Réparer soi-même, une révolution environnementale
Assurer ses réparations pour contrer la culture du tout jetable.
Quand elle a commencé à jouer avec Stitch, le chiot qu’elle venait d’adopter, Flora Collingwood-Norris portait sa trouvaille préférée, un tricot de cachemire corail déniché dans une friperie. Excité, le caniche croisé noir a sauté et mordu la manche, ses dents pointues laissant de nombreux trous.
Pas question pour Collingwood-Norris, aujourd’hui âgée de 37 ans, de se débarrasser du chandail. «Je ne vais quand même pas jeter un vêtement à cause d’un trou.» La conceptrice de tricots de Galashields, en Écosse, avait l’habitude de fabriquer ses propres chandails; cette fois, elle allait passer au raccommodage. Avant de se lancer, elle s’est plongée dans l’ouvrage Make Do and Mend, consacré à l’esprit économe novateur qu’on a cultivé lors de la Deuxième Guerre mondiale.

### Consigne écrite A
Récrivez le passage de l'article sur la réparation qui va de «Quand elle a» jusqu'à «Deuxième Guerre mondiale.», en y changeant «cachemire» en «laine».
### Consigne écrite B
Donnez la suite de l'article sur la réparation des vêtements, à partir de sa dernière phrase.

### Entrées de données collectées
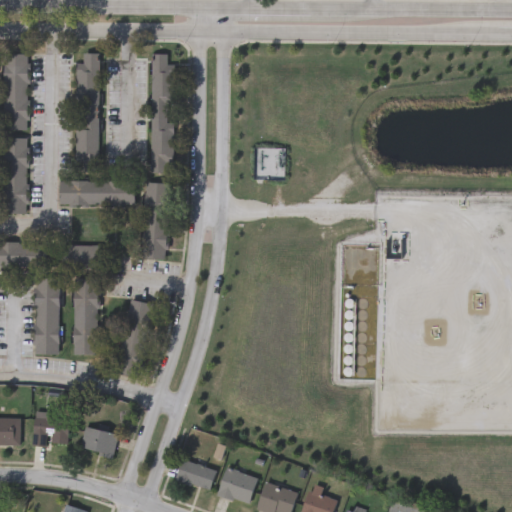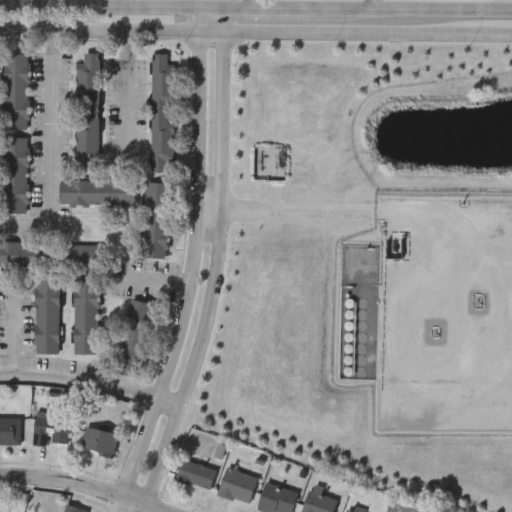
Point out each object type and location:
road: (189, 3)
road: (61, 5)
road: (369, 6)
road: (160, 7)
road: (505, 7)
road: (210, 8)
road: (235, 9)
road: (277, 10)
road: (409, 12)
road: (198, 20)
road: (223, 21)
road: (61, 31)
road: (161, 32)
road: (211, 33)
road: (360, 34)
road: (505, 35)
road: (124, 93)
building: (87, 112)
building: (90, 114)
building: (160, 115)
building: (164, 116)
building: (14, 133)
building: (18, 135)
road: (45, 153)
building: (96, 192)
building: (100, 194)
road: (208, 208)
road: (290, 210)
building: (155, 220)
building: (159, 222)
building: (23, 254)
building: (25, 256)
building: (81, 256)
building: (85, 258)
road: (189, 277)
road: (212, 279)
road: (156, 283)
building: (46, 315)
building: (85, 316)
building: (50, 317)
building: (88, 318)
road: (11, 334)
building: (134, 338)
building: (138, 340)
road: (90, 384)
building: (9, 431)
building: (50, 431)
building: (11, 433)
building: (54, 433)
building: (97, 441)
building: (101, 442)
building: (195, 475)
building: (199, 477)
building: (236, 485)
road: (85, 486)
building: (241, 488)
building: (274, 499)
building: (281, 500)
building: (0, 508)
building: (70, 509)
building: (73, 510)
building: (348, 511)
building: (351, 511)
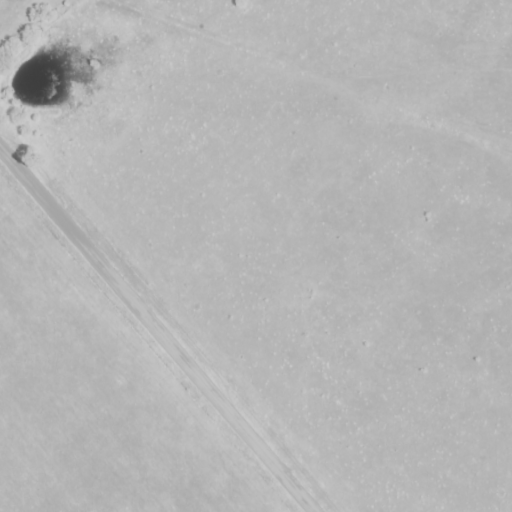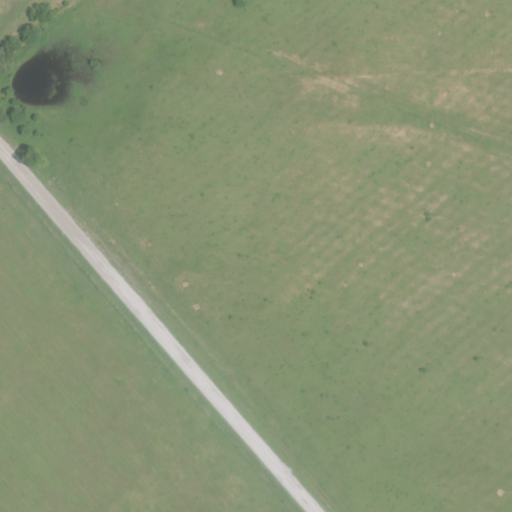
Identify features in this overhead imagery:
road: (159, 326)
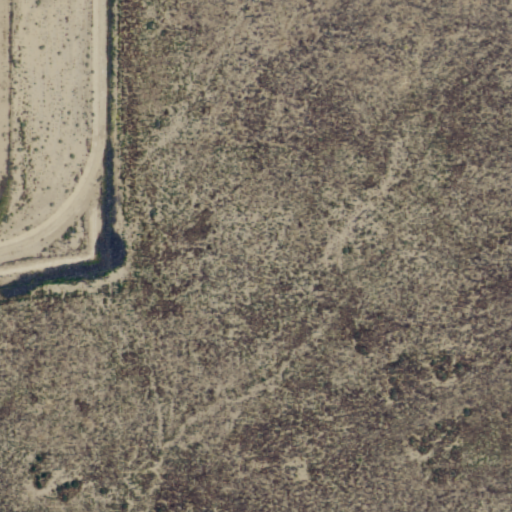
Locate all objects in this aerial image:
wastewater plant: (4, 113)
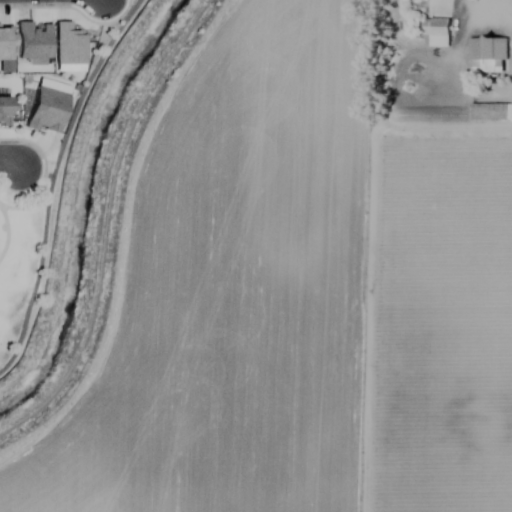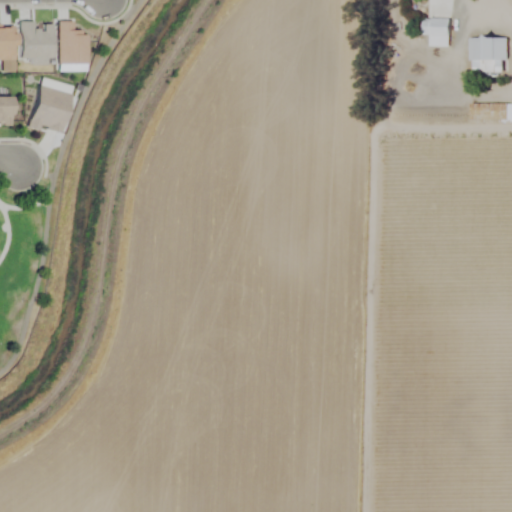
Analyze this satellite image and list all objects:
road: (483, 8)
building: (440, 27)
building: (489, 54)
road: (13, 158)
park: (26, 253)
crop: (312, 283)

### Réponse attendue A
Quand elle a commencé à jouer avec Stitch, le chiot qu’elle venait d’adopter, Flora Collingwood-Norris portait sa trouvaille préférée, un tricot de laine corail déniché dans une friperie. Excité, le caniche croisé noir a sauté et mordu la manche, ses dents pointues laissant de nombreux trous.
Pas question pour Collingwood-Norris, aujourd’hui âgée de 37 ans, de se débarrasser du chandail. «Je ne vais quand même pas jeter un vêtement à cause d’un trou.» La conceptrice de tricots de Galashields, en Écosse, avait l’habitude de fabriquer ses propres chandails; cette fois, elle allait passer au raccommodage. Avant de se lancer, elle s’est plongée dans l’ouvrage Make Do and Mend, consacré à l’esprit économe novateur qu’on a cultivé lors de la Deuxième Guerre mondiale.

### Réponse attendue B
Plutôt qu’une réparation discrète, elle privilégie le «raccommodage visible», qui consiste à laisser intentionnellement des reprises qui se voient sur les vêtements. Les couturières ajoutent des fleurs, des carrés de tissus aux couleurs vives ou d’autres motifs sur des vêtements déchirés. «Chaque fois que je raccommode un vêtement, j’ai l’impression que ma garde-robe s’enrichit d’une nouvelle pièce», plaisante Collingwood-Norris. Elle s’est attaquée à toutes sortes de réparations – notamment celle d’un trou dans le tissu du grand fauteuil rouge dans lequel elle était assise durant notre entretien vidéo.
Nous avons malheureusement pris l’habitude de remplacer plutôt que de réparer – et les déchets s’accumulent dans le monde. Nous jetons chaque année 92 millions de tonnes de textile. Les déchets électroniques – dont on estime que 50 millions de tonnes sont produites chaque année dans le monde – constituent un autre problème croissant. Au Canada, leur poids a plus que triplé au cours des 20 dernières années pour atteindre près d’un million de tonnes en 2020.
Réparer soi-même peut contribuer à résoudre le problème des déchets. Cela s’inscrit dans une plus large évolution vers l’économie circulaire – l’idée que, au lieu de nous débarrasser des objets cassés ou périmés, nous les réutilisions, les réparions ou les rénovions, pour les éloigner le plus longtemps possible du site d’enfouissement.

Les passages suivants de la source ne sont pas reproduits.